(SUPPLIED TEXT begins)
In More Sex is Safer Sex, Professor Landsburg offers readers a series of stimulating discussions that all flow from one unsettling fact. Combining the rational decisions of each of us often produces an irrational result for all of us. Avoiding casual sex can actually encourage the spread of diseases. To solve population pressures, we need more people. In his tantalizing, entertaining narrative, Landsburg guides us through these shocking notions by the light of compelling logic and evidence and makes suggestions along the way: Why not charge juries if a convicted felon is exonerated? Why not let firemen keep the property they rescue? As entertaining as it is inflammatory, More Sex is Safer Sexwill make readers think about their decisions in unforgettable ways -- and spark debate over much that we all take for granted.
(SUPPLIED TEXT ends)
(SOURCE DATA begins)
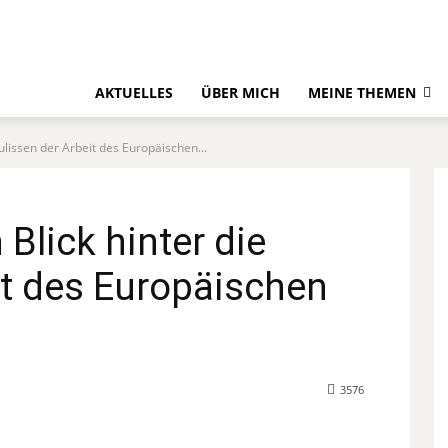
AKTUELLES
ÜBER MICH
MEINE THEMEN
Kulissen der Arbeit des Europäischen...
 Blick hinter die
it des Europäischen
3576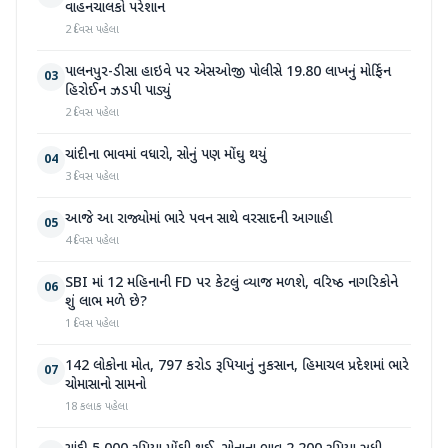
વાહનચાલકો પરેશાન
2 દિવસ પહેલા
પાલનપુર-ડીસા હાઇવે પર એસઓજી પોલીસે 19.80 લાખનું મોર્ફિન
03
હિરોઈન ઝડપી પાડ્યું
2 દિવસ પહેલા
ચાંદીના ભાવમાં વધારો, સોનું પણ મોંઘુ થયું
04
3 દિવસ પહેલા
આજે આ રાજ્યોમાં ભારે પવન સાથે વરસાદની આગાહી
05
4 દિવસ પહેલા
SBI માં 12 મહિનાની FD પર કેટલું વ્યાજ મળશે, વરિષ્ઠ નાગરિકોને
06
શું લાભ મળે છે?
1 દિવસ પહેલા
142 લોકોના મોત, 797 કરોડ રૂપિયાનું નુકસાન, હિમાચલ પ્રદેશમાં ભારે
07
ચોમાસાનો સામનો
18 કલાક પહેલા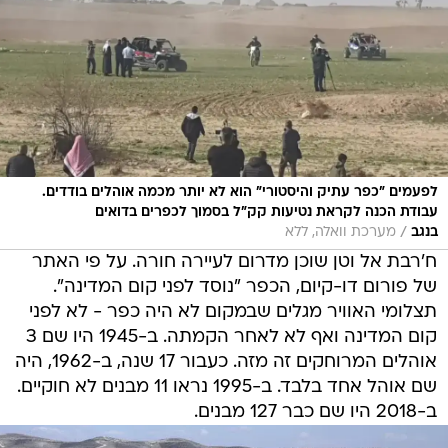
לפעמים "כפר עתיק והיסטורי" הוא לא יותר מכמה אוהלים בודדים.
עבודת הכנה לקראת נטיעות קק"ל בסמוך לכפרים בדואים
/
בנגב
מערכת וואלה, ללא
ח'רבת אל וטן שוכן מדרום לעיירה חורה. על פי האתר
של פורום דו-קיום, הכפר "נוסד לפני קום המדינה".
תצלומי האוויר מגלים שבמקום לא היה כפר - לא לפני
קום המדינה ואף לא לאחר הקמתה. ב-1945 היו שם 3
אוהלים המרוחקים זה מזה. כעבור 17 שנה, ב-1962, היה
שם אוהל אחד בלבד. ב-1995 נראו 11 מבנים לא חוקיים.
ב-2018 היו שם כבר 127 מבנים.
(SOURCE DATA ends)
• ACTIONS TO TAKE:
(a) According to the book description, what does combining the rational decisions of each of us often produce?
(b) Extend the description of More Sex is Safer Sex from its last sentence.

• ANSWERS PER TASK:
(a) An irrational result for all of us.

(b)
PUBLISHERS WEEKLY
Economics books full of "uncommon sense" are more common after the success of Freakonomics, but this rambling survey of hot-button and quotidian issues viewed from a libertarian economic perspective doesn't measure up. Landsburg (The Armchair Economist) is sometimes pleasantly counterintuitive, but too often simply contentious. In using cost/benefit calculations to argue in favor of racial profiling or why we shouldn't care about the looting of Baghdad's museums, he strains to celebrate "all that is counter, original, spare and strange." While positing multiple solutions to interesting problems, he forces logical readers to confront uncomfortable positions as in the title essay, urging chaste citizens to sleep around, thereby diluting the pool of potential sex partners with AIDS. But the chapters typically conclude without resolution at one point, the author shrugs: "It's not easy to sort out causes from effects." One suspects that a rival economist could swiftly debunk many of Landsburg's arguments for instance, his chapter praising misers (who produce but don't consume) depends on the assumption that all resources are fixed and finite. By the time he makes the head-scratching case that "it's always an occasion for joy when other people have more children," the reader may be in the mood for some plain old common sense.